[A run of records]
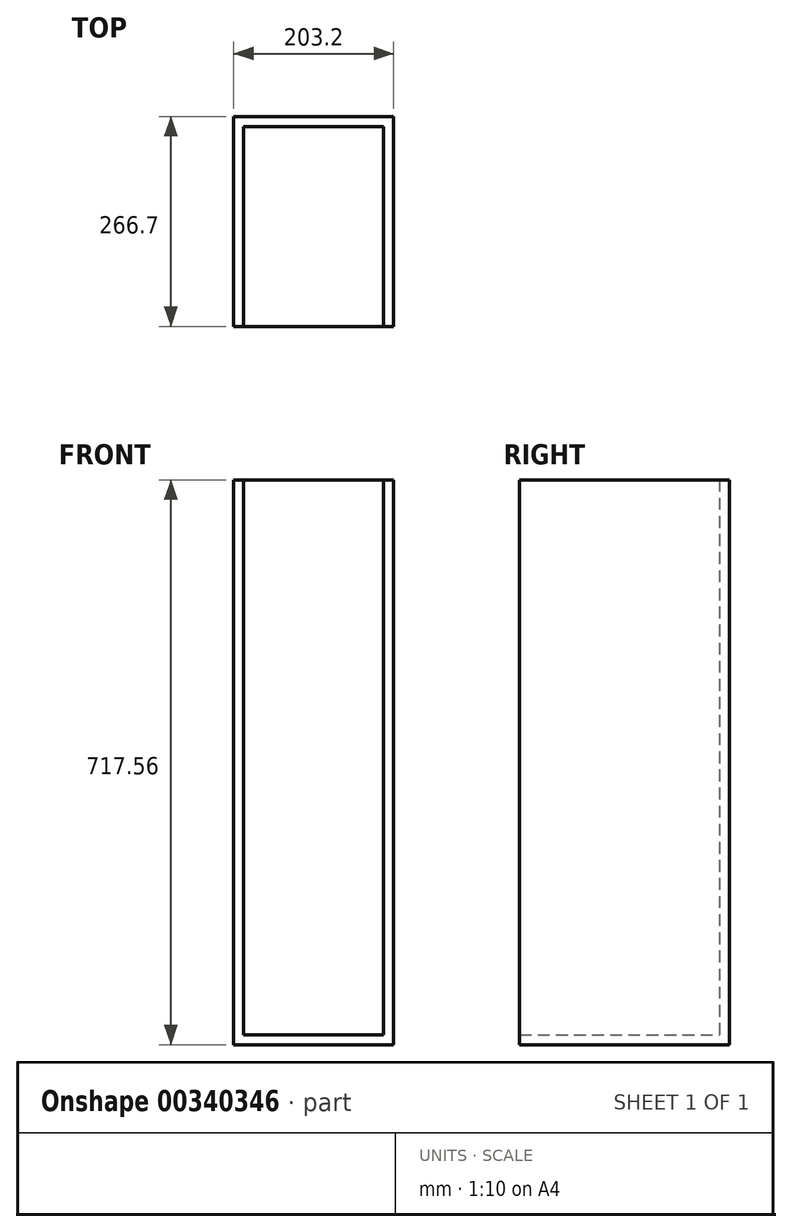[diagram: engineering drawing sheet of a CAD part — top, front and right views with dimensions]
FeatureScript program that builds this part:
annotation { "Feature Type Name" : "Feature", "Feature Type Description" : "" }
export const myFeature = defineFeature(function(context is Context, id is Id, definition is map)
    precondition{}
    {
        {
            var Q0;
            Q0=qCreatedBy(makeId("Front.planeOp"),FACE);
            var sketch = newSketch(context, id + "F0", { "sketchPlane" : qUnion([Q0])});
            skLineSegment(sketch, "E0.bottom", {"start": v(101.6, -358.78) * mm, "end": v(-101.6, -358.78) * mm});
            skLineSegment(sketch, "E0.top", {"start": v(101.6, 358.77) * mm, "end": v(-101.6, 358.77) * mm});
            skLineSegment(sketch, "E0.left", {"start": v(101.6, -358.78) * mm, "end": v(101.6, 358.77) * mm});
            skLineSegment(sketch, "E0.right", {"start": v(-101.6, -358.78) * mm, "end": v(-101.6, 358.77) * mm});
            skPoint(sketch, "E0.middle", {"position": v(0, 0) * mm});
            skSolve(sketch);
        }
        {
            var Q0;
            Q0=makeQuery(id+"F0.imprint","IMPRINT",FACE,{"disambiguationData":[TD([[makeQuery(id+"F0.imprint","IMPRINT",EDGE,{"derivedFrom":sQuery(id+"F0.wireOp",EDGE,"E0.bottom")}),-1.0]])]});
            extrude(context, id + "F1", {"entities" : qUnion([Q0]), "depth" : 12.7 * mm});
        }
        {
            var Q0;
            Q0=makeQuery(id+"F1.opExtrude","CAP_FACE",FACE,{"disambiguationData":[OSD([sQuery(id+"F0.wireOp",EDGE,"E0.bottom"),sQuery(id+"F0.wireOp",EDGE,"E0.top"),sQuery(id+"F0.wireOp",EDGE,"E0.left"),sQuery(id+"F0.wireOp",EDGE,"E0.right")])],"isStart":false});
            var sketch = newSketch(context, id + "F2", { "sketchPlane" : qUnion([Q0])});
            skLineSegment(sketch, "E1.bottom", {"start": v(-101.6, -358.78) * mm, "end": v(101.6, -358.78) * mm});
            skLineSegment(sketch, "E1.top", {"start": v(-101.6, -346.08) * mm, "end": v(101.6, -346.08) * mm});
            skLineSegment(sketch, "E1.left", {"start": v(-101.6, -358.78) * mm, "end": v(-101.6, -346.08) * mm});
            skLineSegment(sketch, "E1.right", {"start": v(101.6, -358.78) * mm, "end": v(101.6, -346.08) * mm});
            skSolve(sketch);
        }
        {
            var Q0;
            Q0=makeQuery(id+"F2.imprint","IMPRINT",FACE,{"disambiguationData":[TD([[makeQuery(id+"F2.imprint","IMPRINT",EDGE,{"derivedFrom":sQuery(id+"F2.wireOp",EDGE,"E1.bottom")}),-1.0]])]});
            extrude(context, id + "F3", {"entities" : qUnion([Q0]), "operationType" : NewBodyOperationType.ADD, "depth" : 254 * mm});
        }
        {
            var Q0;
            Q0=makeQuery(id+"F1.opExtrude","CAP_FACE",FACE,{"disambiguationData":[OSD([sQuery(id+"F0.wireOp",EDGE,"E0.bottom"),sQuery(id+"F0.wireOp",EDGE,"E0.top"),sQuery(id+"F0.wireOp",EDGE,"E0.left"),sQuery(id+"F0.wireOp",EDGE,"E0.right")])],"isStart":false});
            var sketch = newSketch(context, id + "F4", { "sketchPlane" : qUnion([Q0])});
            skLineSegment(sketch, "E2.bottom", {"start": v(-101.6, 358.77) * mm, "end": v(-88.9, 358.77) * mm});
            skLineSegment(sketch, "E2.top", {"start": v(-101.6, -346.08) * mm, "end": v(-88.9, -346.08) * mm});
            skLineSegment(sketch, "E2.left", {"start": v(-101.6, 358.77) * mm, "end": v(-101.6, -346.08) * mm});
            skLineSegment(sketch, "E2.right", {"start": v(-88.9, 358.77) * mm, "end": v(-88.9, -346.08) * mm});
            skLineSegment(sketch, "E3.bottom", {"start": v(101.6, 358.77) * mm, "end": v(88.9, 358.77) * mm});
            skLineSegment(sketch, "E3.top", {"start": v(101.6, -346.08) * mm, "end": v(88.9, -346.08) * mm});
            skLineSegment(sketch, "E3.left", {"start": v(101.6, 358.77) * mm, "end": v(101.6, -346.08) * mm});
            skLineSegment(sketch, "E3.right", {"start": v(88.9, 358.77) * mm, "end": v(88.9, -346.08) * mm});
            skSolve(sketch);
        }
        {
            var Q0;
            Q0=makeQuery(id+"F4.imprint","IMPRINT",FACE,{"disambiguationData":[TD([[makeQuery(id+"F4.imprint","IMPRINT",EDGE,{"derivedFrom":sQuery(id+"F4.wireOp",EDGE,"E2.bottom")}),1.0]])]});
            var Q1;
            Q1=makeQuery(id+"F4.imprint","IMPRINT",FACE,{"disambiguationData":[TD([[makeQuery(id+"F4.imprint","IMPRINT",EDGE,{"derivedFrom":sQuery(id+"F4.wireOp",EDGE,"E3.bottom")}),1.0]])]});
            extrude(context, id + "F5", {"entities" : qUnion([Q0, Q1]), "operationType" : NewBodyOperationType.ADD, "depth" : 254 * mm});
        }
    });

Your task:
Which lines of the material above contain the string "IMPRINT"? Collect each of them in full.

Answer in full:
            Q0=makeQuery(id+"F0.imprint","IMPRINT",FACE,{"disambiguationData":[TD([[makeQuery(id+"F0.imprint","IMPRINT",EDGE,{"derivedFrom":sQuery(id+"F0.wireOp",EDGE,"E0.bottom")}),-1.0]])]});
            Q0=makeQuery(id+"F2.imprint","IMPRINT",FACE,{"disambiguationData":[TD([[makeQuery(id+"F2.imprint","IMPRINT",EDGE,{"derivedFrom":sQuery(id+"F2.wireOp",EDGE,"E1.bottom")}),-1.0]])]});
            Q0=makeQuery(id+"F4.imprint","IMPRINT",FACE,{"disambiguationData":[TD([[makeQuery(id+"F4.imprint","IMPRINT",EDGE,{"derivedFrom":sQuery(id+"F4.wireOp",EDGE,"E2.bottom")}),1.0]])]});
            Q1=makeQuery(id+"F4.imprint","IMPRINT",FACE,{"disambiguationData":[TD([[makeQuery(id+"F4.imprint","IMPRINT",EDGE,{"derivedFrom":sQuery(id+"F4.wireOp",EDGE,"E3.bottom")}),1.0]])]});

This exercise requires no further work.